Simpson's paradox and the tyranny of strata

dynomight

Simpson's paradox is an example of how the same data can tell different stories. Most people think of this as an odd little curiosity, or perhaps a cautionary tale about the correct way to use data.

You shouldn't see Simpson's paradox like that. Rather than some little quirk, it's actually just the simplest case of a deeper and stranger issue. This is less about the “right” way to analyze data and more about limits to what questions data can answer. Simpson's paradox is actually a bit misleading, because it has a solution, while the deeper issue doesn't.

This post will illustrate this using no statistics and (basically) no math.

I Zeus

You are a mortal. You live near Olympus with a flock of sheep and goats. Zeus is a jerk and has taken up shooting your animals with lightning bolts.

zeus

He doesn't kill them; it's just boredom. Transforming into animals to seduce love interests gets old eventually.

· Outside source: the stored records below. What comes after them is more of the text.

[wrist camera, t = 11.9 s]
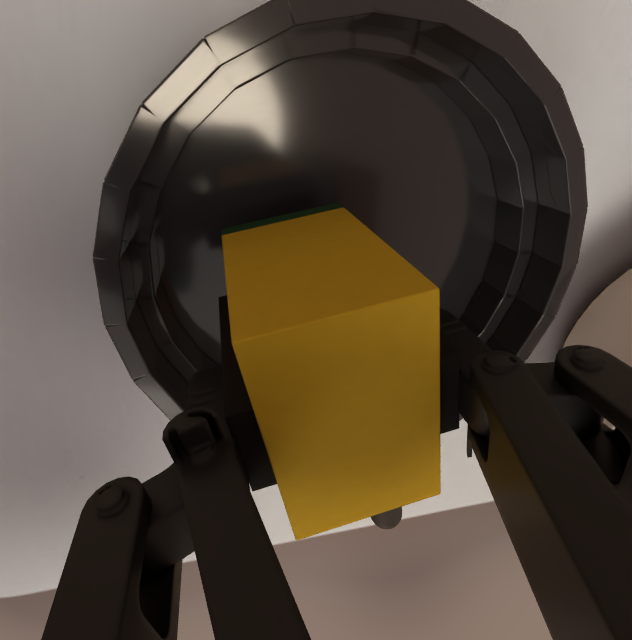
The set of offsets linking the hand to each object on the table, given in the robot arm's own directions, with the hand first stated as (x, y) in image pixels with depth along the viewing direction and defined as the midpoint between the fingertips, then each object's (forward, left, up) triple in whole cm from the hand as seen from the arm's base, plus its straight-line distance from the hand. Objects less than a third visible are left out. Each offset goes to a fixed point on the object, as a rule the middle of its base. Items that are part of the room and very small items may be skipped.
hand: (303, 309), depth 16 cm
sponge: (0, 0, -1) cm, 1 cm away
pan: (0, +3, -5) cm, 5 cm away
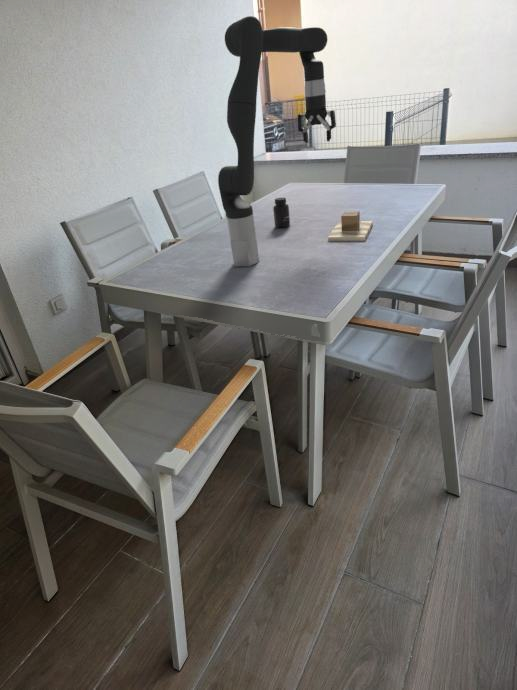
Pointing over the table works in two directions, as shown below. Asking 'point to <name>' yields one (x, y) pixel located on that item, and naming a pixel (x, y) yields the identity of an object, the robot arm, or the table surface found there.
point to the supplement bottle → (281, 213)
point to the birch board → (351, 232)
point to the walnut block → (350, 221)
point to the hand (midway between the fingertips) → (317, 142)
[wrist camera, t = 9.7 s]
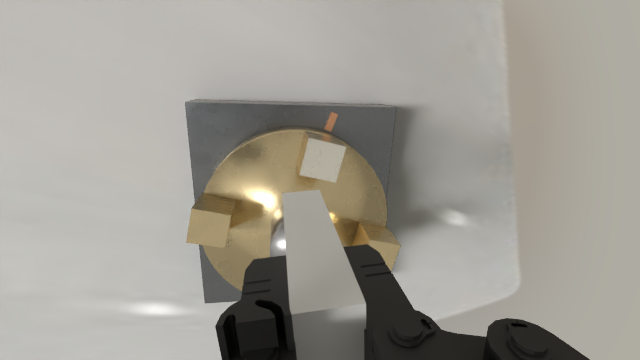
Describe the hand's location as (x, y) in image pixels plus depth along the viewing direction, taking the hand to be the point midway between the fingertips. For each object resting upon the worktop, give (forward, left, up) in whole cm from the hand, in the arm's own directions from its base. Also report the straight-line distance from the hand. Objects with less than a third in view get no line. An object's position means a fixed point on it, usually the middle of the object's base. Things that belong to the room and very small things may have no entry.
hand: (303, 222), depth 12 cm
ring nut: (+1, -8, -18) cm, 20 cm away
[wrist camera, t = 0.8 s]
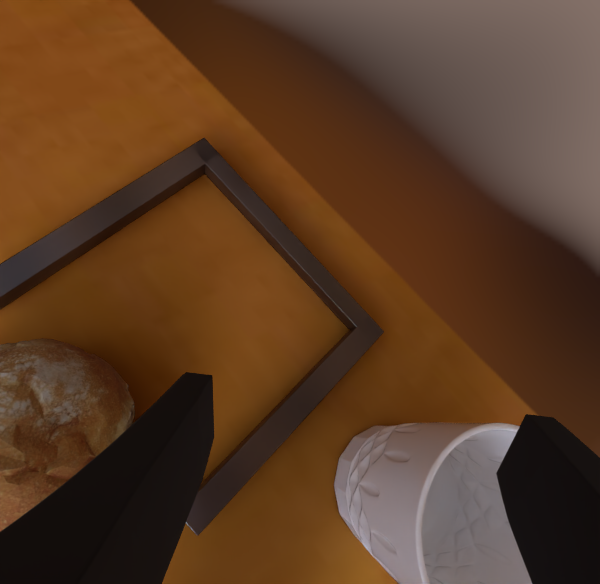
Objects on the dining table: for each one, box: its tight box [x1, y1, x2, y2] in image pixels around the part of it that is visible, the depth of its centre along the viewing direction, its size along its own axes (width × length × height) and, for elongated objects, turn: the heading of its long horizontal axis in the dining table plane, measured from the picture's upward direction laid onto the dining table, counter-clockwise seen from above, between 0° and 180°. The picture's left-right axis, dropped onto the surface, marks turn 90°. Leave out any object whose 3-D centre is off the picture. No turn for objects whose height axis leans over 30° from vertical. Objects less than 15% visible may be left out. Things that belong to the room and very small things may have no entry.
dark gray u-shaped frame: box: [0, 138, 384, 535], centre depth 23 cm, size 15×17×1 cm
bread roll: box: [0, 339, 135, 531], centre depth 17 cm, size 10×10×8 cm
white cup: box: [334, 422, 532, 584], centre depth 19 cm, size 8×8×10 cm
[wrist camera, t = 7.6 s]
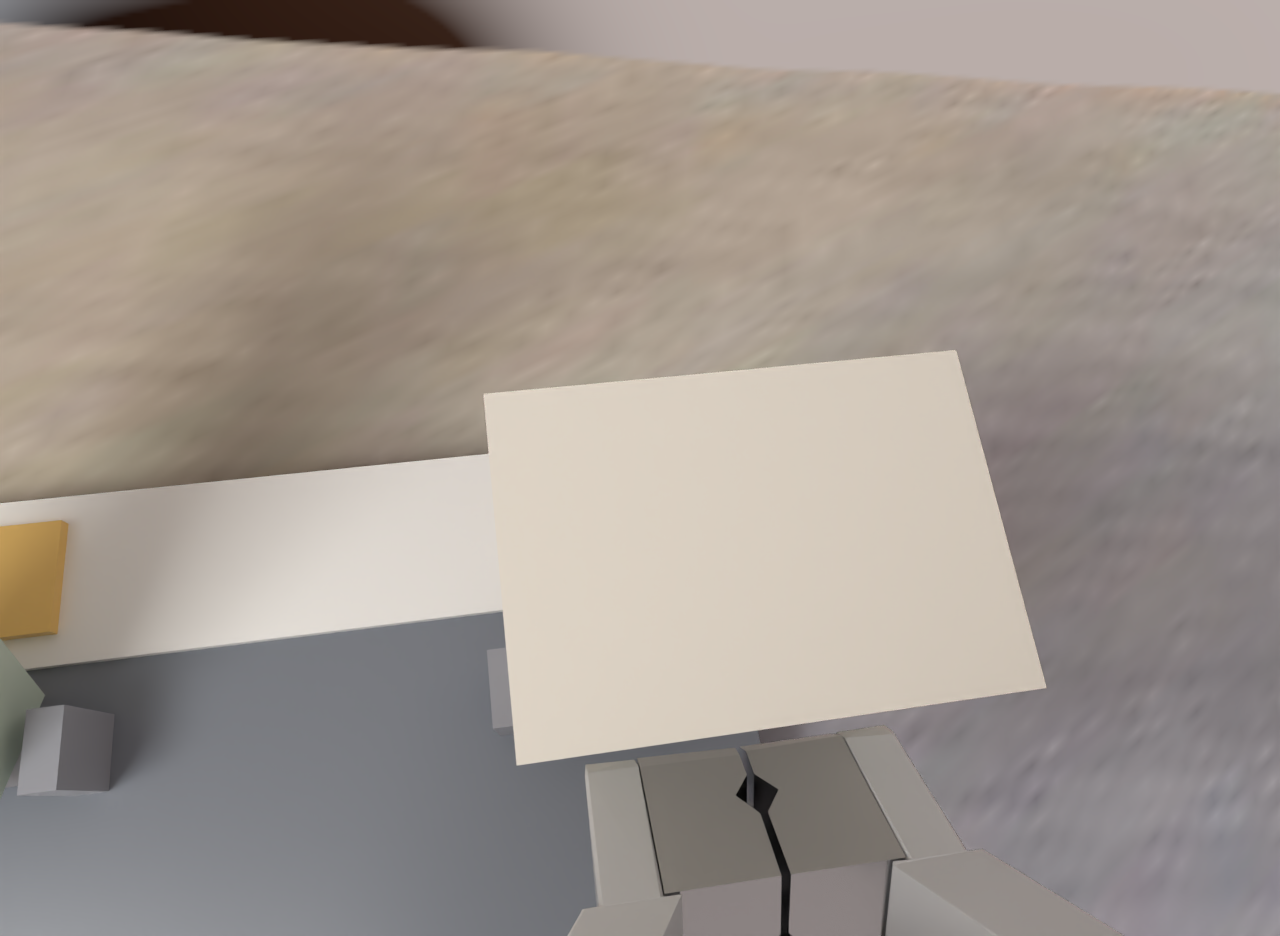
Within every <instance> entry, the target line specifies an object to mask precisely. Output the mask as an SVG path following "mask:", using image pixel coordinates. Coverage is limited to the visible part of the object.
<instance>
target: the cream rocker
mask: <svg viewBox="0 0 1280 936" xmlns="http://www.w3.org/2000/svg"><path fill="white" fill-rule="evenodd" d="M483 396H484V407H485V418H486V429H487V440H488V452H489V463H490V474H491V485H492V496H493V507H494V519H495V530H496V541H497V552H498V563H499V575H500V586H501V597H502V608H503V619H504V630H505V642H506V653H507V664H508V675H509V686H510V697H511V709H512V720H513V731H514V742H515V753H516V765H517V766H518V765H524V764H531V763H538V762H545V761H552V760H559V759H565V758H572V757H579V756H586V755H593V754H600V753H606V752H613V751H620V750H627V749H634V748H641V747H647V746H654V745H661V744H668V743H675V742H682V741H688V740H695V739H702V738H709V737H716V736H723V735H729V734H736V733H743V732H750V731H757V730H763V729H770V728H777V727H784V726H791V725H798V724H804V723H811V722H818V721H825V720H832V719H839V718H845V717H852V716H859V715H866V714H873V713H880V712H886V711H893V710H900V709H907V708H914V707H921V706H927V705H934V704H941V703H948V702H955V701H962V700H968V699H975V698H982V697H989V696H996V695H1002V694H1009V693H1016V692H1023V691H1030V690H1037V689H1043V688H1047V687H1046V683H1045V679H1044V676H1043V672H1042V668H1041V665H1040V661H1039V657H1038V653H1037V650H1036V646H1035V642H1034V638H1033V635H1032V631H1031V627H1030V623H1029V620H1028V616H1027V612H1026V609H1025V605H1024V601H1023V597H1022V594H1021V590H1020V586H1019V582H1018V579H1017V575H1016V571H1015V568H1014V564H1013V560H1012V556H1011V553H1010V549H1009V545H1008V541H1007V538H1006V534H1005V530H1004V526H1003V523H1002V519H1001V515H1000V512H999V508H998V504H997V500H996V497H995V493H994V489H993V485H992V482H991V478H990V474H989V470H988V467H987V463H986V459H985V456H984V452H983V448H982V444H981V441H980V437H979V433H978V429H977V426H976V422H975V418H974V415H973V411H972V407H971V403H970V400H969V396H968V392H967V388H966V385H965V381H964V377H963V373H962V370H961V366H960V362H959V359H958V355H957V351H956V350H950V351H939V352H928V353H917V354H907V355H896V356H885V357H874V358H864V359H853V360H842V361H831V362H820V363H810V364H799V365H788V366H777V367H767V368H756V369H745V370H734V371H724V372H713V373H702V374H691V375H681V376H670V377H659V378H648V379H638V380H627V381H616V382H605V383H594V384H584V385H573V386H562V387H551V388H541V389H530V390H519V391H508V392H498V393H487V394H483Z"/></svg>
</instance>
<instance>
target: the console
mask: <svg viewBox="0 0 1280 936" xmlns="http://www.w3.org/2000/svg"><path fill="white" fill-rule="evenodd" d="M0 639H1V640H2V641H3V642H4V644H5V645H6V646H7V647H8V649H9V650H10V651H11V653H12V654H13V655H14V656H15V658H16V659H17V660H18V661H19V663H20V664H21V665H22V666H23V668H24V669H25V670H26V672H27V673H28V674H29V675H30V677H31V678H32V679H33V680H34V682H35V683H36V684H37V685H38V687H39V688H40V689H41V691H42V692H43V693H44V694H45V696H44V699H43V701H42V703H41V706H40V708H34V709H27V710H26V717H25V726H24V735H23V744H22V753H21V762H20V771H19V780H18V786H14V787H7V788H5V789H4V792H3V794H2V796H1V799H0V936H568V934H569V932H570V930H571V929H572V927H573V925H574V923H575V922H576V920H577V918H578V916H579V915H580V913H581V911H582V909H587V908H592V907H597V905H596V894H595V883H594V872H593V861H592V850H591V839H590V828H589V817H588V805H587V794H586V783H585V765H588V764H597V763H607V762H616V761H626V760H635V761H637V758H643V757H652V756H662V755H671V754H680V753H689V752H698V751H708V750H717V749H726V748H735V749H736V750H737V752H738V751H739V747H741V746H748V745H755V744H760V738H759V733H758V730H757V731H750V732H743V733H736V734H729V735H723V736H716V737H709V738H702V739H695V740H688V741H682V742H675V743H668V744H661V745H654V746H647V747H641V748H634V749H627V750H620V751H613V752H606V753H600V754H593V755H586V756H579V757H572V758H565V759H559V760H552V761H545V762H538V763H531V764H524V765H518V766H517V765H516V753H515V742H514V731H513V720H512V709H511V697H510V686H509V675H508V664H507V653H506V642H505V630H504V619H503V608H502V597H501V586H500V575H499V563H498V552H497V541H496V530H495V519H494V507H493V496H492V485H491V474H490V463H489V454H481V455H471V456H461V457H451V458H441V459H432V460H422V461H412V462H402V463H392V464H382V465H372V466H363V467H353V468H343V469H333V470H323V471H313V472H303V473H294V474H284V475H274V476H264V477H254V478H244V479H234V480H225V481H215V482H205V483H195V484H185V485H175V486H166V487H156V488H146V489H136V490H126V491H116V492H106V493H97V494H87V495H77V496H67V497H57V498H47V499H37V500H28V501H18V502H8V503H0Z"/></svg>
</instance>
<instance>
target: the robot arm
mask: <svg viewBox="0 0 1280 936" xmlns="http://www.w3.org/2000/svg"><path fill="white" fill-rule="evenodd" d="M585 783H586V794H587V805H588V817H589V828H590V839H591V850H592V861H593V872H594V883H595V894H596V905H597V907H592V908H587V909H582V911H581V913H580V915H579V916H578V918H577V920H576V922H575V923H574V925H573V927H572V929H571V930H570V932H569V934H568V936H1124V935H1122V934H1121V933H1119V932H1118V931H1116V930H1114V929H1113V928H1111V927H1109V926H1108V925H1106V924H1105V923H1103V922H1101V921H1100V920H1098V919H1096V918H1095V917H1093V916H1091V915H1090V914H1088V913H1087V912H1085V911H1083V910H1082V909H1080V908H1078V907H1077V906H1075V905H1073V904H1072V903H1070V902H1069V901H1067V900H1065V899H1064V898H1062V897H1060V896H1059V895H1057V894H1056V893H1054V892H1052V891H1051V890H1049V889H1047V888H1046V887H1044V886H1042V885H1041V884H1039V883H1038V882H1036V881H1034V880H1033V879H1031V878H1029V877H1028V876H1026V875H1024V874H1023V873H1021V872H1020V871H1018V870H1016V869H1015V868H1013V867H1011V866H1010V865H1008V864H1007V863H1005V862H1003V861H1002V860H1000V859H998V858H997V857H995V856H993V855H992V854H990V853H989V852H987V851H985V850H984V849H977V850H969V851H967V850H966V848H965V847H964V845H963V843H962V842H961V840H960V838H959V837H958V835H957V834H956V832H955V830H954V829H953V827H952V826H951V824H950V822H949V821H948V819H947V818H946V816H945V814H944V813H943V811H942V810H941V808H940V806H939V805H938V803H937V801H936V800H935V798H934V797H933V795H932V793H931V792H930V790H929V789H928V787H927V785H926V784H925V782H924V781H923V779H922V777H921V776H920V774H919V773H918V771H917V769H916V768H915V766H914V764H913V763H912V761H911V760H910V758H909V756H908V755H907V753H906V752H905V750H904V748H903V747H902V745H901V744H900V742H899V740H898V739H897V737H896V736H895V734H894V732H893V731H892V730H890V729H889V728H887V727H886V726H885V725H881V726H875V727H868V728H862V729H855V730H848V731H842V732H837V733H836V734H825V735H818V736H811V737H804V738H797V739H790V740H783V741H776V742H769V743H762V744H755V745H748V746H741V747H739V751H738V752H737V750H736V749H735V748H726V749H717V750H708V751H698V752H689V753H680V754H671V755H662V756H652V757H643V758H637V761H635V760H626V761H616V762H607V763H597V764H588V765H585Z"/></svg>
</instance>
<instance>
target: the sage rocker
mask: <svg viewBox="0 0 1280 936" xmlns="http://www.w3.org/2000/svg"><path fill="white" fill-rule="evenodd" d="M44 696H45V694H44V693H43V692H42V691H41V689H40V688H39V687H38V685H37V684H36V683H35V682H34V680H33V679H32V678H31V677H30V675H29V674H28V673H27V672H26V670H25V669H24V668H23V666H22V665H21V664H20V663H19V661H18V660H17V659H16V658H15V656H14V655H13V654H12V653H11V651H10V650H9V649H8V647H7V646H6V645H5V644H4V642H3V641H2V640H1V639H0V799H1V796H2V794H3V792H4V789H5V788H7V787H14V786H18V780H19V771H20V762H21V753H22V744H23V735H24V726H25V717H26V710H27V709H34V708H40V706H41V703H42V701H43V699H44Z"/></svg>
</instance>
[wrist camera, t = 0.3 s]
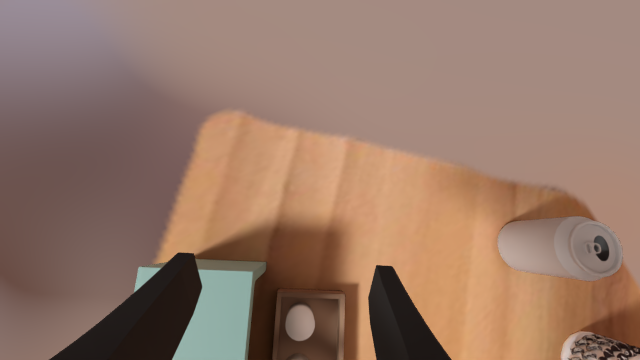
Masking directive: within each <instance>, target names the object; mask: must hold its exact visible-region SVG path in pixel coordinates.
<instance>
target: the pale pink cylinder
mask: <svg viewBox="0 0 640 360" xmlns="http://www.w3.org/2000/svg"><path fill="white" fill-rule="evenodd" d="M285 327H286V331H287V334H288V335H289V336H290V337H291V338H292V339H294V340H296V341H303V340H306V339H307V338H309V337H310V336H311V335H312V333H313V331H314V328H315V320H314V315H313V311H312V308H311V307H310V306H309V305H308V304H307V303H305V302H296V303H294V304H293V305H291V306H290V308H289V309H288V312H287V317H286V324H285Z"/></svg>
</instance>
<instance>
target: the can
mask: <svg viewBox="0 0 640 360" xmlns="http://www.w3.org/2000/svg"><path fill="white" fill-rule="evenodd" d="M498 248H499V252H500V255H501V256H502V258H503V260H504V261H505V262H506V263H507V264H508V265H509V266H510V267H512V268H514V269H515V270H517V271H523V272H529V273H536V274H543V275H550V276H557V277H564V278H570V279H577V280H584V281H595V280H600V279H601V278H603V277H607V276H611V275H612V274H614V273H616V272H617V271H618V269H619V268H620V266H621V263H622V259H623V250H622V246H621V243H620V240H619V239H618V237H617V236H616V234H615V233H614V232H613V231H612V230H611V229H610V228H609V227H608V226H606V225H604V224H602V223H601V222H597V221H593V220H591V219H589V218H586V217H581V216H572V217H560V218H548V219H536V220H524V221H514V222H510V223H508V224H507V225H505V226H504V227H503V228H502V230H501V231H500V233H499V236H498Z"/></svg>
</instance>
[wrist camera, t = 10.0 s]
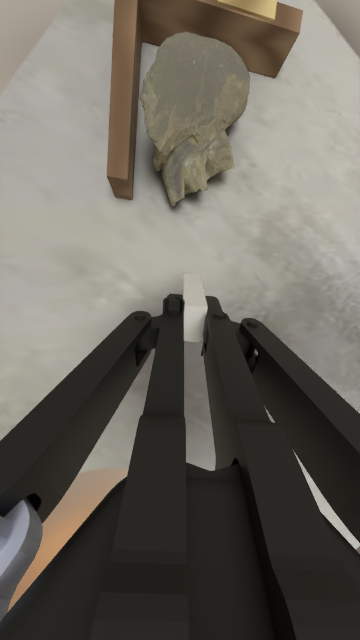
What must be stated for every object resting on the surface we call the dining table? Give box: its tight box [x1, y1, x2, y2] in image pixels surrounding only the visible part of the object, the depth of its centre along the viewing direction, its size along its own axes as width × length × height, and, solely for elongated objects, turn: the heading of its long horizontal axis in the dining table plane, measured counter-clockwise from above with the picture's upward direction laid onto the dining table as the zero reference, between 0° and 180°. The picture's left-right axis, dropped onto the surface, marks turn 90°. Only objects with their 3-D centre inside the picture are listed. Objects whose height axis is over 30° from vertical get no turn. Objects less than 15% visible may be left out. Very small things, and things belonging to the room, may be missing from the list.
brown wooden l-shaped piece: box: [107, 0, 303, 200], centre depth 21 cm, size 18×19×4 cm
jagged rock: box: [140, 31, 250, 206], centre depth 19 cm, size 14×10×10 cm
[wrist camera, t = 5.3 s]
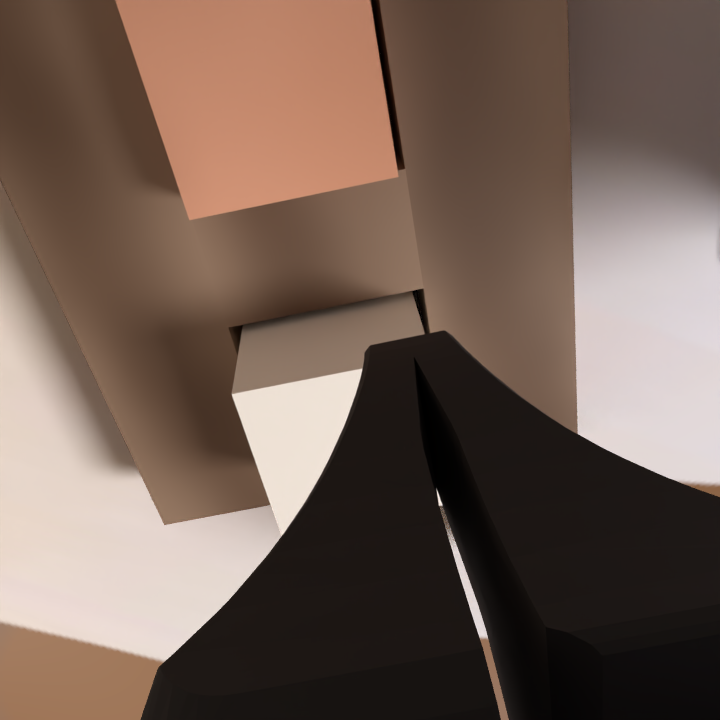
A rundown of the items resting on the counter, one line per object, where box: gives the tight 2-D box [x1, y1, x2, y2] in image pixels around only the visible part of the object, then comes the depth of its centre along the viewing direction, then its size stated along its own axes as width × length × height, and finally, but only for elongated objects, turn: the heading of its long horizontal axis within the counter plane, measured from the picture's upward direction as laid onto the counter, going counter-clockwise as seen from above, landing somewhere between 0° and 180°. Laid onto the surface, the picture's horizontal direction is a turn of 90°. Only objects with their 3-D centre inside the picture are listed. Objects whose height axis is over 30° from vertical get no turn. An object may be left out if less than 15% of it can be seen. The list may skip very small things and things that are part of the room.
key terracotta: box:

Anyway, you wonder: Does Zeus have a preference for shooting sheep or goats? You decide to keep records for a year. You have 25 sheep and 25 goats, so you use a 5x5 grid with one cell for each animal.

sheep v goats 1

At first glance, it seems like Zeus dislikes goats more than He dislikes sheep. (If you're worried about the difference being due to random chance, feel free to multiply the number of animals by a million.)

II Colors

Thinking more, it occurs to you that some animals have darker fur than others. You go back to your records and mark each animal accordingly.

sheep v goats 2

You re-do the analysis, splitting into dark and light groups.

sheep v goats 3

Overall, sheep are zapped less often than goats. But dark sheep are zapped more often than dark goats (7⁄11 > 10⁄16) and light sheep are zapped more often than light goats (5⁄14 > 3⁄9). This is the usual paradox: The conclusion changes when you switch from analyzing everyone to splitting into subgroups.

How does that reversal happen? It's simple: For both sheep and goats, dark animals get zapped more often, and there are more dark goats than dark sheep. Dark sheep are zapped slightly more than dark goats, and similarly for light sheep. But dumping all the animals together changes the conclusion because there are so many more dark goats. That's all there is to the regular Simpson's paradox. Group-level differences can be totally different than subgroup differences when the ratio of subgroups varies.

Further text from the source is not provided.